Time: Friday, June 19, 1998 10:00 AM-4:00 PM
Location: Jackson Room, Room 38-466, MIT (see map at http://whereis.mit.edu/bin/map?locate=bldg_38 )
Organizer: Michael Lissack
Speaker: Harold Klein (Temple Univ.)
Topic: Structure and Representation of Highly Complex, Chaotic Environments for Strategic Planning
Harold Klein from Temple will discuss his work in developing methodology for strategic planning. He will show how the efficacy of various strategic analysis techniques are constrained by inappropriate representations and are inconsistent with neurocognitive processes. He will draw on recent research in this area.
His particular interest is in effecting a confrontation of decision-makers with strategically-relevant environmental change.
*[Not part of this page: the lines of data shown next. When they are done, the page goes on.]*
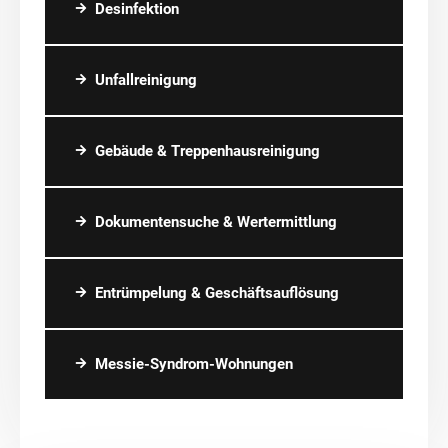
Desinfektion
Unfallreinigung
Gebäude & Treppenhausreinigung
Dokumentensuche & Wertermittlung
Entrümpelung & Geschäftsauflösung
Messie-Syndrom-Wohnungen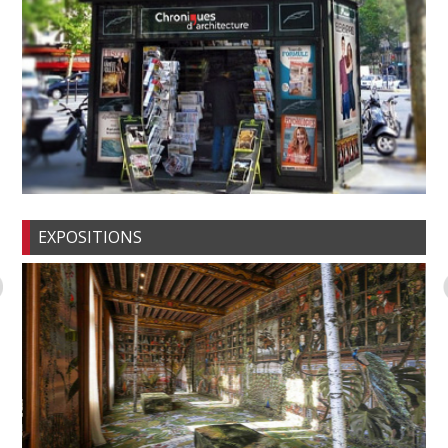
EXPOSITIONS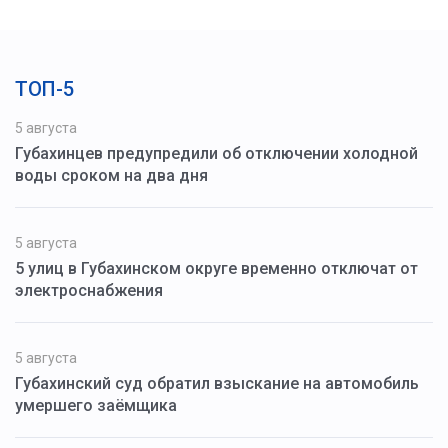
ТОП-5
5 августа
Губахинцев предупредили об отключении холодной
воды сроком на два дня
5 августа
5 улиц в Губахинском округе временно отключат от
электроснабжения
5 августа
Губахинский суд обратил взыскание на автомобиль
умершего заёмщика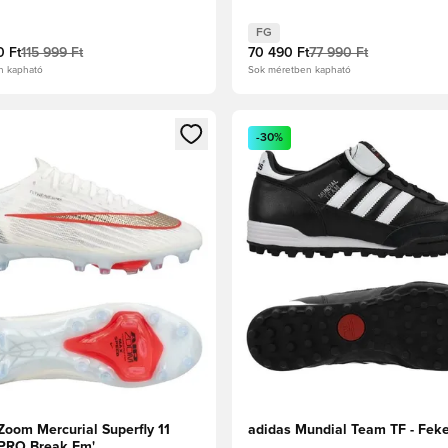
Rózsaszín/Fehér/Fekete
FG
0 Ft
115 999 Ft
70 490 Ft
77 990 Ft
n kapható
Sok méretben kapható
t való regisztrációhoz
gy modált a bejelentkezéshez vagy a tagként való regisztrációh
Megnyit egy modált a bejelen
-30%
Zoom Mercurial Superfly 11
adidas Mundial Team TF - Fek
-PRO Break Em'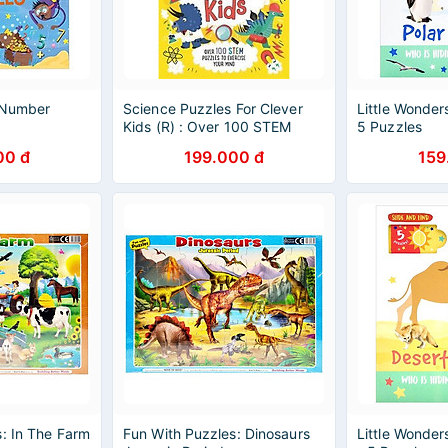
 Number
Science Puzzles For Clever
Little Wonders
Kids (R) : Over 100 STEM
5 Puzzles
Puzzles To Exercise Your Mind
00 đ
199.000 đ
159
: In The Farm
Fun With Puzzles: Dinosaurs
Little Wonder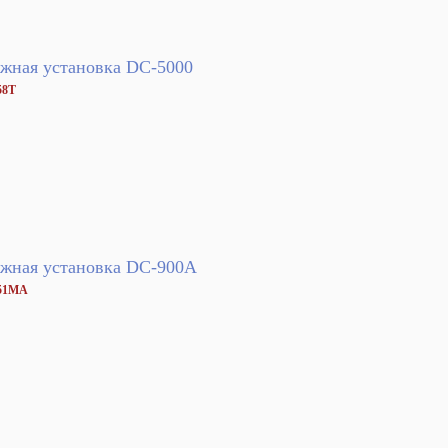
жная установка DC-5000
58T
жная установка DC-900A
051MA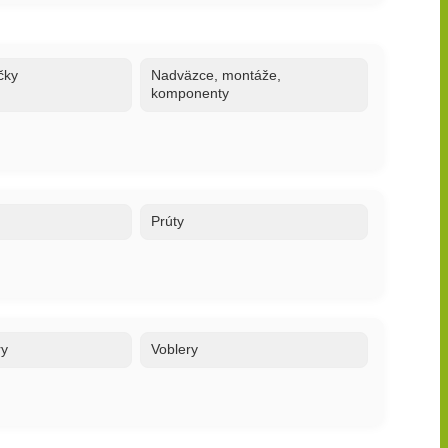
čky
Nadväzce, montáže,
komponenty
Prúty
ry
Voblery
He has developed a unique causal mapping approach that results in what he calls "normative cognitive maps" -- in that the map outputs reveal answers to key questions confronting top management in the midst of chaotic change situations: What strategic decisions/activities need to be coordinated? In what sequence or priority need these decisions be addressed? And how and where can the organization take action/intervene within the environment so as to "shape" the future to the organization's betterment? The approach is call SPIRE (Systematic Procedure for Identifying Relevant Environments).
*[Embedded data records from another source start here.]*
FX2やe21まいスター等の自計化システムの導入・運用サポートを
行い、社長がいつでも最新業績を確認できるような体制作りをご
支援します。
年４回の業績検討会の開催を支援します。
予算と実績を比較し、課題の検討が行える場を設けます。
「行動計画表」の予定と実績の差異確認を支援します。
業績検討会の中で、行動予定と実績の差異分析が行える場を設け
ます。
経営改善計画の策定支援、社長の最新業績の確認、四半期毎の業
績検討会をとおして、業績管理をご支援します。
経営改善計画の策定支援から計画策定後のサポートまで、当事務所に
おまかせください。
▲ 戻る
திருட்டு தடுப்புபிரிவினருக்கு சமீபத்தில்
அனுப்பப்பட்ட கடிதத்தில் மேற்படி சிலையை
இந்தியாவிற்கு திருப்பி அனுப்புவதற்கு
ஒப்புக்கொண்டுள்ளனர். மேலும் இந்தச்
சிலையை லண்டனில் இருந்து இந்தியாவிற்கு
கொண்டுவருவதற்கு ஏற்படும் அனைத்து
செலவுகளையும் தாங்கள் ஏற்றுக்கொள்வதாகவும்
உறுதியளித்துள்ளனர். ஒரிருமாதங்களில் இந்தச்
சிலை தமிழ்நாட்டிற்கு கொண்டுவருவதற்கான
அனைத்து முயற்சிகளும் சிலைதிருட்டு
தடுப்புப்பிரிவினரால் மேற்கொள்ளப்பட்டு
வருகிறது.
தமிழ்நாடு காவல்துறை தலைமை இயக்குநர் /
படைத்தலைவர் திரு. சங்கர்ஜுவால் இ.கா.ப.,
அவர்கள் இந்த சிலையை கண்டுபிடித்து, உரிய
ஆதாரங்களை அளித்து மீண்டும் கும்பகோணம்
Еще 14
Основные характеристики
Harold's approach makes use of neuronal network concepts. He has developed a heuristic program for organizing complex environmental dynamics with organizational implications into causal maps that resemble and exhibit properties of neuronal networks. He will discuss the conceptual basis for the methodolgy as well as present the results of its application in several corporate planning contexts. Particularly, he will focus on the most recent application at the Florida Power & Light Company. Outputs from this project will be made available. His work was sponsored by a grant from the Electric Power Research Institute.